You mentioned that you are doing post processing on the files,
specifically converting them to rm format. I've never tried this, but
you might be able to convert straight to rm format. To do that, change
the ecasoundrc file so that the ext-cmd-mp3-output option points to your
rm encoder, then change your ecasound command to output to mp3.

Julian

H. T Hind wrote:
> On Wed, Oct 29, 2003 at 12:59:31AM +0200, Kai Vehmanen wrote:
>
>>On Mon, 27 Oct 2003, H. T. Hind wrote:
>>
>>
>>>I'm able to record using the above samples directly to mp3 files
>>>on at least 3 channels. As someone suggested on this list,
>>>encoding to mp3 on the fly chews up a lot of CPU which might
>>>result in Xruns. To avoid that, I'm trying to record to a wav
>>>file at a lower bitrate.
>>
>>The CPU load is only one source for xruns. In theory (and on well-tuned
>>machines, even in practise) you can do audio processing without xruns even
>>with very high CPU loads. You can get pretty far just by running ecasound
>>as root and specifying "-r" (and jackd too (-R) if you are using it).
>
>
> In production, I'd like the ability to record 8 channels
> simultaneously , each recording to individual files.
> I will try ecasound with -r option with 4 channels.
>
>
>>If you still want to try lowering the CPU load, you'll get the biggest
>>savings when you move from mp3 output to wav output. From there, lowering
>>the quality of written wav files does not help as much. Anyways, you can
>>still do it:
>
>
> The lowering is reduce disk space. In the wav format ecasound
> hardly takes up CPU time. The default format of 32,1,44100
> generates huge files and I want to be able record 24/7 if
> necessary.
>
>
>>>ecasound -f:32,1,44100 -G:jack,ecasound,recv -a:1 -i jack -o
>>>~/1.wav -a:2 -i jack -o ~/2.wav -a:3 -i jack -o
>>>~/3.wav -a:4 -i jack -o ~/4.wav
>
>
>
>>Replace -f:32,1,44100 with -f:16,1,44100 is one example.
>
>
> Often this produces big gaps (silence) in the beginning of the files.
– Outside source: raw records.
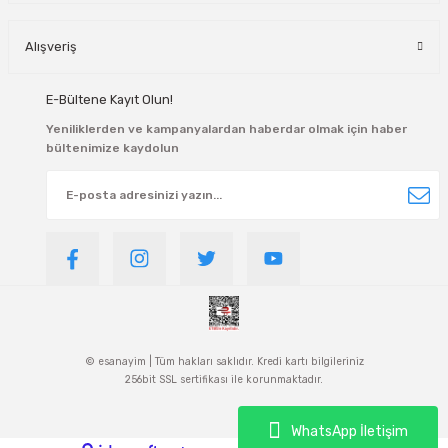
Alışveriş
E-Bültene Kayıt Olun!
Yeniliklerden ve kampanyalardan haberdar olmak için haber
bültenimize kaydolun
© esanayim | Tüm hakları saklıdır. Kredi kartı bilgileriniz
256bit SSL sertifikası ile korunmaktadır.
WhatsApp İletişim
> Any idea how I can fix that ?
>
>
>>>Is there a way to get ecasound to start writing to another file
>>>while still recording ? Ideally, I'd like to have the ecasound
>>>process start recording and then write to another file(s) at a
>>>configurable amount of time. Is it possible ?
>>
>>Hmm, so do you want to write the same material to multiple files, or do
>>you want to discard the start of the recorded material, or only write
>>to a file for a certain period of time? Ecasound can do all these things,
>>but the syntax varies from case to case.
>
>
> As the files need to be post processed and to be
> converted to a streaming format, I wanted the ability to write
> the files in say 1 hour chunks, so post processing can happen
> alongside. I can't directly change into streaming format as I
> need either wav or mp3 for post processing.
>
> If I could downsample to wav format while still conserving disk
> space, it would be idea. I can then compress the audio to rm and
> delete the wav files or mp3 files.